# New Codes



## rmihvacr (Mar 29, 2012)

As a service HVACR contractor in Florida the increasingly stringent codes have put us contractors who play by the rules at a significant disadvantage. The D.O.E. rules that took effect on March 15 mandate the appliance installed have an A.R.I. # Essentially replacing a condenser only is not a viable option if pulling permits. So they have effectively encouraged the practice of work without a permit. Working without a permit in Florida makes it impossible for a contractor to lean and foreclose on a house that does not pay, as well as exposing the homeowner to fines and additional charges. Furthermore the manufacturers continue to sell and profit from the sale of condensers only. Obviously some condenser only replacements can still be A.R.I. rated if both pieces are still being made, but the majority will not be A.R.I. matched. Furthermore, Goodman carries a line of "G.M.C." condensers that there is NO A.R.I. rating for and they sell them like Hotcakes. Where is the accountability for these entities that could really effect change? In addition, the apartment/timeshare complexes are still slapping unmatched condensers with no reprisals. Your thoughts please!


----------



## acefurnacefixer (Jun 18, 2009)

rmihvacr said:


> As a service HVACR contractor in Florida the increasingly stringent codes have put us contractors who play by the rules at a significant disadvantage. The D.O.E. rules that took effect on March 15 mandate the appliance installed have an A.R.I. # Essentially replacing a condenser only is not a viable option if pulling permits. So they have effectively encouraged the practice of work without a permit. Working without a permit in Florida makes it impossible for a contractor to lean and foreclose on a house that does not pay, as well as exposing the homeowner to fines and additional charges. Furthermore the manufacturers continue to sell and profit from the sale of condensers only. Obviously some condenser only replacements can still be A.R.I. rated if both pieces are still being made, but the majority will not be A.R.I. matched. Furthermore, Goodman carries a line of "G.M.C." condensers that there is NO A.R.I. rating for and they sell them like Hotcakes. Where is the accountability for these entities that could really effect change? In addition, the apartment/timeshare complexes are still slapping unmatched condensers with no reprisals. Your thoughts please!

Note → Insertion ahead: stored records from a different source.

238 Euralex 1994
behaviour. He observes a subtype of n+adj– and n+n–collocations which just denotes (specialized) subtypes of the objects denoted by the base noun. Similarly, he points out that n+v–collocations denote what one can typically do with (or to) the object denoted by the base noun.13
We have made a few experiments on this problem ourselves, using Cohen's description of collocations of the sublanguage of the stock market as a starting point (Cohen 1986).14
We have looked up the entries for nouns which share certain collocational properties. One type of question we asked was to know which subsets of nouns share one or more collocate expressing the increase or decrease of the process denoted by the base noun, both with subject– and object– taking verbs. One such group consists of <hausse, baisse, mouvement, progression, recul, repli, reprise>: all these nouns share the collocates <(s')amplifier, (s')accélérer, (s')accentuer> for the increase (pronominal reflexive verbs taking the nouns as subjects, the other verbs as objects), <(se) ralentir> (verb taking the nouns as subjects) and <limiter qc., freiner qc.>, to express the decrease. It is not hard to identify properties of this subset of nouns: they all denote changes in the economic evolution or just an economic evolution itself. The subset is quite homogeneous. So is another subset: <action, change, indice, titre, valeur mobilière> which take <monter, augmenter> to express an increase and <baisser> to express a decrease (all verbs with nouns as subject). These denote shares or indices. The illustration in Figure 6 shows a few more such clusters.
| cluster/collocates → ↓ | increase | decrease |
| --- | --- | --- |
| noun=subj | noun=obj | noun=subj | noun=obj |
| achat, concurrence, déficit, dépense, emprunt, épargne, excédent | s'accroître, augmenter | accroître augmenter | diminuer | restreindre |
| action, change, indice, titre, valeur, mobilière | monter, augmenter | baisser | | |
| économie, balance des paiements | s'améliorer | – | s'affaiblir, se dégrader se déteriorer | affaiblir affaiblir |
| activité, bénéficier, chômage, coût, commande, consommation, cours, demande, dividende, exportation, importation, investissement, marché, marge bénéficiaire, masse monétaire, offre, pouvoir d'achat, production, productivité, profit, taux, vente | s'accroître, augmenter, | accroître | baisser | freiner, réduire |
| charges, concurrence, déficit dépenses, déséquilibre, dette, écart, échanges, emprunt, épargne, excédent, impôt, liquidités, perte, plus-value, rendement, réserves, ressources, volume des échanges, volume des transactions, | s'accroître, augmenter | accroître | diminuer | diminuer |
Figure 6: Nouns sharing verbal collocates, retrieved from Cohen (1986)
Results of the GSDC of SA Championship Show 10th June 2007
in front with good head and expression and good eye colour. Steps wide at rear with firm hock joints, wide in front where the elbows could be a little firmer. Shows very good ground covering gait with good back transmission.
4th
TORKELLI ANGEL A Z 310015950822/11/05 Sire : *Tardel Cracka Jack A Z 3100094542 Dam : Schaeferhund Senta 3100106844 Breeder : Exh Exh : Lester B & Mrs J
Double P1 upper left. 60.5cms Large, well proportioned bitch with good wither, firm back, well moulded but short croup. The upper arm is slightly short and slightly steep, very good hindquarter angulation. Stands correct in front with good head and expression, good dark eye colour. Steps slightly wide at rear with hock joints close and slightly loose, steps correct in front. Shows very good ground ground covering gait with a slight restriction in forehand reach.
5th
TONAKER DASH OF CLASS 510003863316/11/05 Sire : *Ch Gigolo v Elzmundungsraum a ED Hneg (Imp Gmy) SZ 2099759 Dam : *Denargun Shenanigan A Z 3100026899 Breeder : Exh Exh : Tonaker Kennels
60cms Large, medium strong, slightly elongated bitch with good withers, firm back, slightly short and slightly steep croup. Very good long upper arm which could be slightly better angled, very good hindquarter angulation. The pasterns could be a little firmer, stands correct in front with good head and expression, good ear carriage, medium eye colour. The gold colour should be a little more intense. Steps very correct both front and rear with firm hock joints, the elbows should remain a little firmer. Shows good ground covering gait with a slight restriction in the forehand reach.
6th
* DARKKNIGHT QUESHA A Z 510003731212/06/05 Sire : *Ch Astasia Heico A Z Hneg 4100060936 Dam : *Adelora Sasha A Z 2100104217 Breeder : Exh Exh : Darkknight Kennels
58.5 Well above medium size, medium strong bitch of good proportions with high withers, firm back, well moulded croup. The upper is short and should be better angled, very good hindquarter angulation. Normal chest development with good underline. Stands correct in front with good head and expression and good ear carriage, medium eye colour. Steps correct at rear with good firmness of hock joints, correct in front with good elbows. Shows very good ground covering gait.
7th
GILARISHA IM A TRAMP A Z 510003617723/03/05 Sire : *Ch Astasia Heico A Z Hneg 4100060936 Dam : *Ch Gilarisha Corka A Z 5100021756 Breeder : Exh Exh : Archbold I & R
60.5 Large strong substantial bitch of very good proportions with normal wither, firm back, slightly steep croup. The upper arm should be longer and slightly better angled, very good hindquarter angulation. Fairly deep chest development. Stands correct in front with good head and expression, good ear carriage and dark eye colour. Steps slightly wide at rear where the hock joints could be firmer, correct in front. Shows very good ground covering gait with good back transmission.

 plead your case with local board members at board meetings.....but i am sure they will make you out to look like an idiot. Its the economy that is driving the "side jobbers"....if the public would not be looking for a "good deal" they would not have any work. very few people can afford to pay waht we have to charge to do it legal and right. If a customer ask me to do it "off the books"....then its strickly a cash job with absolutely no warranty of any kind.


----------